Exercise
Please read the records below and return each line holding the string "lines".

Start of Block

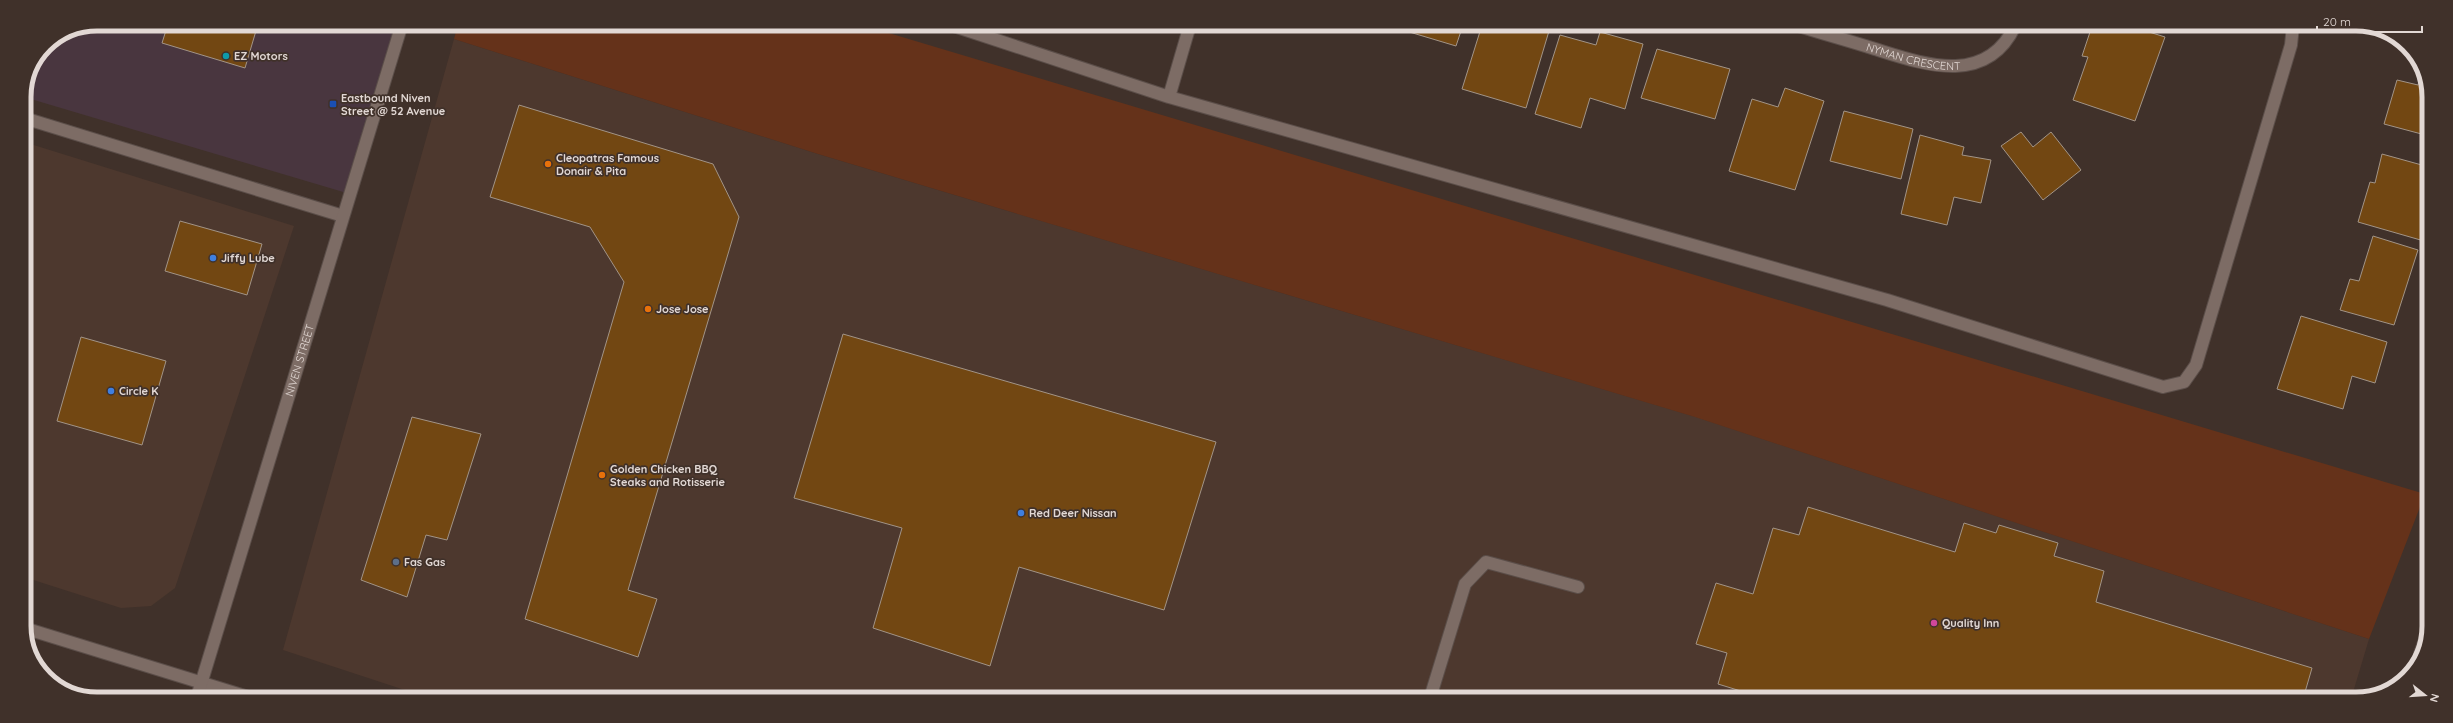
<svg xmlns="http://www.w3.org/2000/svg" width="2453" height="723" viewBox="0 0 2453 723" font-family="Quicksand,sans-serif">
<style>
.built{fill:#4d382e}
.industrial{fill:#49363f}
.green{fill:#65321a}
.building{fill:#724712;stroke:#a29487}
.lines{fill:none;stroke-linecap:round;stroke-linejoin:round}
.lane-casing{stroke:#5b4e49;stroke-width:14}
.street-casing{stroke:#5b4e49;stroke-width:14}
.secondary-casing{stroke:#5b4e49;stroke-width:14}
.lane{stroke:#7d6c65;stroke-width:12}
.street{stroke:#7d6c65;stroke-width:12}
.secondary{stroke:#7d6c65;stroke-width:12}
.culture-dot{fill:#0f9aa8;stroke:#40312a;stroke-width:1.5}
.transit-dot{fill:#1a4fb4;stroke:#40312a;stroke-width:1.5}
.food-dot{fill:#e8710a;stroke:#40312a;stroke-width:1.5}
.shop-dot{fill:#3f7fe0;stroke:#40312a;stroke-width:1.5}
.service-dot{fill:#5c6f8a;stroke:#40312a;stroke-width:1.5}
.hotel-dot{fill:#d1479c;stroke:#40312a;stroke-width:1.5}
.labels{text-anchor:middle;stroke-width:3.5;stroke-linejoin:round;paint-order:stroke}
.street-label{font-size:11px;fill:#e2d8d4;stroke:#40312a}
.poi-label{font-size:11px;font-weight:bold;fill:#e2d8d4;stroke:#40312a;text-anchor:start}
.rim{fill:none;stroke:#e2d8d4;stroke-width:5}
</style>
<rect width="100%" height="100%" fill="#40312a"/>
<path class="built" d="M454 39 818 154 1696 417 2369 639 2351 699 426 697 283 650Z
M24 142 294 226 175 588 151 606 121 608 24 577Z"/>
<path class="industrial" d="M97 24H402L350 194 24 97 30 69 46 45 69 29Z"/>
<path class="green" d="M458 24 862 25 2425 494 2369 639 1695 417 818 154 454 39Z"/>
<path class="building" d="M168 24H258L245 68 162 43Z
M1386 25H1463L1456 46Z
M1482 25 1530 26 1549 31 1526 108 1462 89Z
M2092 26H2130L2165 37 2135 121 2073 100 2088 57 2082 56Z
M1600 32 1643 44 1625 109 1590 98 1581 128 1535 114 1560 35 1596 45Z
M1657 49 1730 69 1715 119 1641 98Z
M2421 73 2429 92V136L2384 124 2397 80 2418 85Z
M1785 88 1824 101 1795 190 1729 171 1752 99 1778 107Z
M519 105 713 164 739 217 628 590 657 599 638 657 525 619 624 282 590 227 490 197Z
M1844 111 1913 129 1901 179 1830 161Z
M2021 132 2033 147 2051 132 2081 170 2043 200 2001 146Z
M1920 135 1964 147 1962 155 1991 160 1981 203 1954 197 1947 225 1901 214Z
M2382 154 2429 167 2428 227 2424 241 2358 222 2370 182 2375 183Z
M180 221 262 244 247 295 165 271Z
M2373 236 2418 250 2394 325 2340 310 2350 279 2359 281Z
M2301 316 2387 342 2375 383 2352 376 2343 409 2277 389Z
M843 334 1216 442 1164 610 1019 567 990 666 873 628 902 528 794 498Z
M81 337 166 361 142 445 57 421Z
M412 417 481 434 447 540 426 535 407 597 361 580Z
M1808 507 1955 552 1964 523 1996 533 1999 525 2058 543 2054 556 2104 571 2096 602 2312 668 2303 699H2087L2067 693 2066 699 1756 698 1757 696 1718 684 1727 653 1696 644 1716 583 1753 594 1773 528 1799 535Z"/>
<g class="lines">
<g class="lane-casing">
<path id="lane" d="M951 25 1169 97 1887 300 2163 387 2184 382 2196 365 2291 45 2293 26
M1169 97 1190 25
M24 118 343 216
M1430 698 1465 584 1486 562 1578 587"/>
</g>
<g class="street-casing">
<g id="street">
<path id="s1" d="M1799 26C1824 34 1850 41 1875 49 1923 64 1986 87 2015 26"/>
<path d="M24 628 248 697"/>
</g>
</g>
<g class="secondary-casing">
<g id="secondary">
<path d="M2420 654 2427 634"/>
<path id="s2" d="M197 697 402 24"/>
</g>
</g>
<use href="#lane" class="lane"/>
<use href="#street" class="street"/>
<use href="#secondary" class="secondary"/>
</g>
<circle class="culture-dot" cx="226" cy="56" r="4"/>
<rect class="transit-dot" x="329" y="100" width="8" height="8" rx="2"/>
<g class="food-dot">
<circle cx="548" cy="164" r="4"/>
<circle cx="648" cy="309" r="4"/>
<circle cx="602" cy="475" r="4"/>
</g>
<g class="shop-dot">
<circle cx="213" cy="258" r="4"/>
<circle cx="111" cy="391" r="4"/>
<circle cx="1021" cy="513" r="4"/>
</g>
<circle class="service-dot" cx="396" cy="562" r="4"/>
<circle class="hotel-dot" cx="1934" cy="623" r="4"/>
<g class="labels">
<g class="street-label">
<text dy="4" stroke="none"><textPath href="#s1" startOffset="119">NYMAN CRESCENT</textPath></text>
<text dy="4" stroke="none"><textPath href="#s2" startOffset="352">NIVEN STREET</textPath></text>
</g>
<g class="poi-label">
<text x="234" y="60">EZ Motors</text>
<text x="341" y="102">Eastbound Niven<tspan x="341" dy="13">Street @ 52 Avenue</tspan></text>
<text x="556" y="162">Cleopatras Famous<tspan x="556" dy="13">Donair &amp; Pita</tspan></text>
<text x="221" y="262">Jiffy Lube</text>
<text x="656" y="313">Jose Jose</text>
<text x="119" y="395">Circle K</text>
<text x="610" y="473">Golden Chicken BBQ<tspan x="610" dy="13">Steaks and Rotisserie</tspan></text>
<text x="1029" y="517">Red Deer Nissan</text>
<text x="404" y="566">Fas Gas</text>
<text x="1942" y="627">Quality Inn</text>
</g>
</g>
<path d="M0 0H2453V723H0ZM97 31H2356A66 66 0 0 1 2422 97V626A66 66 0 0 1 2356 692H97A66 66 0 0 1 31 626V97A66 66 0 0 1 97 31Z" fill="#40312a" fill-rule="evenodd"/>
<path class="rim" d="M97 31H2356A66 66 0 0 1 2422 97V626A66 66 0 0 1 2356 692H97A66 66 0 0 1 31 626V97A66 66 0 0 1 97 31Z"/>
<g transform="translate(2425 695) rotate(107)" stroke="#40312a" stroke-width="3" paint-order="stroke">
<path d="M0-3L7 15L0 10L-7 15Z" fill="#e2d8d4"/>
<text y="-6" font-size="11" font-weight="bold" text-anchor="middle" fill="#e2d8d4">N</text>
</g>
<path d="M2317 26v6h105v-6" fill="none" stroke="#e2d8d4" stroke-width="2"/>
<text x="2323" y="26" font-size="12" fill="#e2d8d4" stroke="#40312a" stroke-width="3" paint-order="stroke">20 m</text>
</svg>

End of Block

Task solution
.lines{fill:none;stroke-linecap:round;stroke-linejoin:round}
<g class="lines">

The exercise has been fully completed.